Stored items from a collection
——————

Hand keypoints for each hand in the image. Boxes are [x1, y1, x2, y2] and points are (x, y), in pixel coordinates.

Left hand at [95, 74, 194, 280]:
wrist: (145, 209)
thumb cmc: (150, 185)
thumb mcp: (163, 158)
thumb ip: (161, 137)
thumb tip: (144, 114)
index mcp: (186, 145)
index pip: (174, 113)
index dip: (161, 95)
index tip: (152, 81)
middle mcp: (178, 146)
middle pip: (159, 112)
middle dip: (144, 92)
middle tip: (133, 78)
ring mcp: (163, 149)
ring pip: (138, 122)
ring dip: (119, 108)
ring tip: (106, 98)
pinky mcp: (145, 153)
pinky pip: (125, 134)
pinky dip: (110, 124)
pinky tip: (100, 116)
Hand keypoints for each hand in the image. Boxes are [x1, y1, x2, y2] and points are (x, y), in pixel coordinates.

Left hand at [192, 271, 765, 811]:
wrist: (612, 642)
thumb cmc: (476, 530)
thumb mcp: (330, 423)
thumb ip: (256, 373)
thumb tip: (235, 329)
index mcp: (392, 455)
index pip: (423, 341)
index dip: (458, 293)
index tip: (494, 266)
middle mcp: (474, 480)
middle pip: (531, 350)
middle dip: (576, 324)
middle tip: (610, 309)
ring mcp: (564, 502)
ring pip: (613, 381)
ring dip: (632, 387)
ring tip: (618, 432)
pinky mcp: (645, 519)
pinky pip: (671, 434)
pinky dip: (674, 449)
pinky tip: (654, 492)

——————

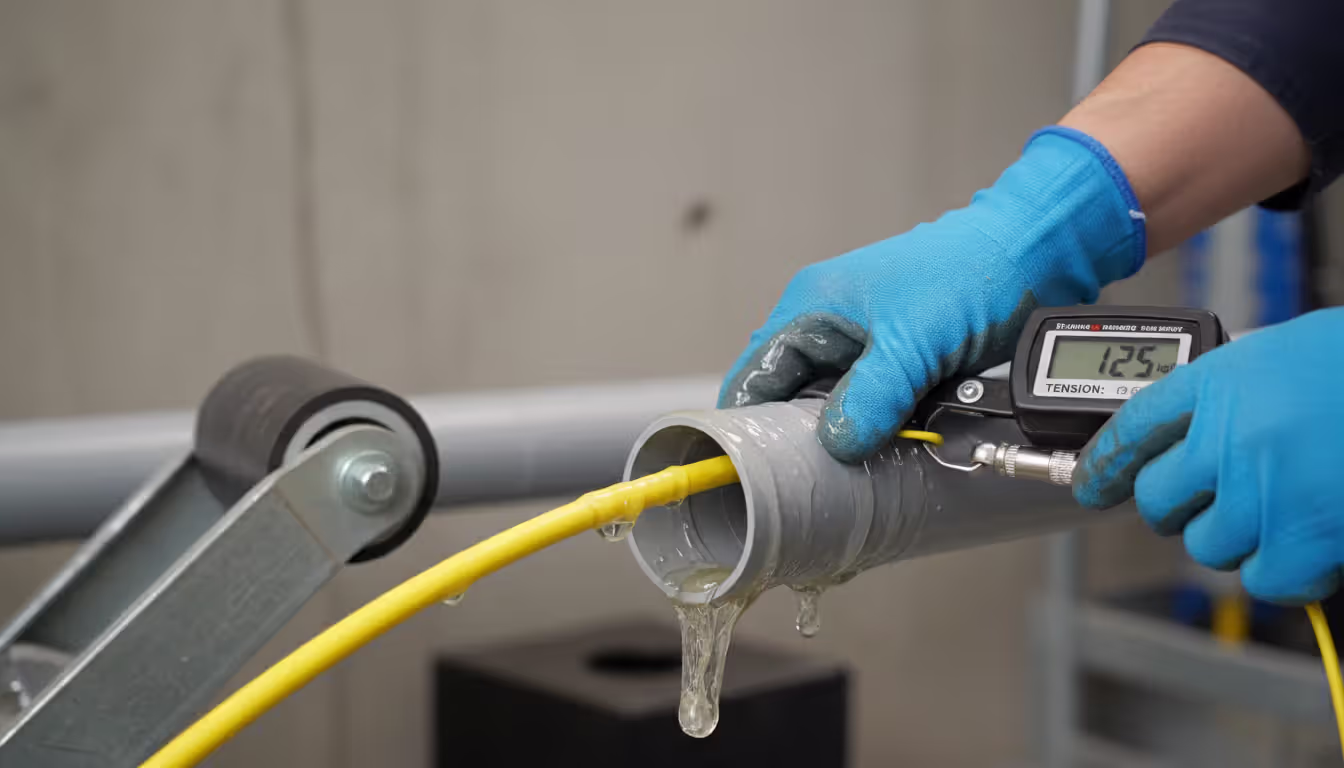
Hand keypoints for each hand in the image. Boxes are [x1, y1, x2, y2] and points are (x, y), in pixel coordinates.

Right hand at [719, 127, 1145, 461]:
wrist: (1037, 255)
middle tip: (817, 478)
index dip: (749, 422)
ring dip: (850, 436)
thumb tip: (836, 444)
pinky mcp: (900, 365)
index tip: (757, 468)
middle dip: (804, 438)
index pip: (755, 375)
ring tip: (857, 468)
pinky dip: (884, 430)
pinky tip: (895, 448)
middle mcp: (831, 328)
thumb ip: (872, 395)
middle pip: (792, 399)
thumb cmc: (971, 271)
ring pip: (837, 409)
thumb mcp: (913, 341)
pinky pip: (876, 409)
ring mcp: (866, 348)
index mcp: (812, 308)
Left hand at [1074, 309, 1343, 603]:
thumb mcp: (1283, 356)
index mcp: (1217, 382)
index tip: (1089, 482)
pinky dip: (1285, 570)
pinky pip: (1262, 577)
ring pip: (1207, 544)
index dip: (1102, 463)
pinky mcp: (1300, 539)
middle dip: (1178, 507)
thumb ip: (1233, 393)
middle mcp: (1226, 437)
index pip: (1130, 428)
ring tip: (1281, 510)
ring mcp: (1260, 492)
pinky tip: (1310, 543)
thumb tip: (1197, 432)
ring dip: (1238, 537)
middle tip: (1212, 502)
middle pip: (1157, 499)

——————

(WHAT THIS TASK INVOLVES) Among the lines above, find the ones containing "Left" and copy them.

(EXERCISE ANSWER)
Left hand at [95, 74, 194, 280]:
Left hand at [192, 271, 765, 811]:
Left hand at [1074, 309, 1343, 603]:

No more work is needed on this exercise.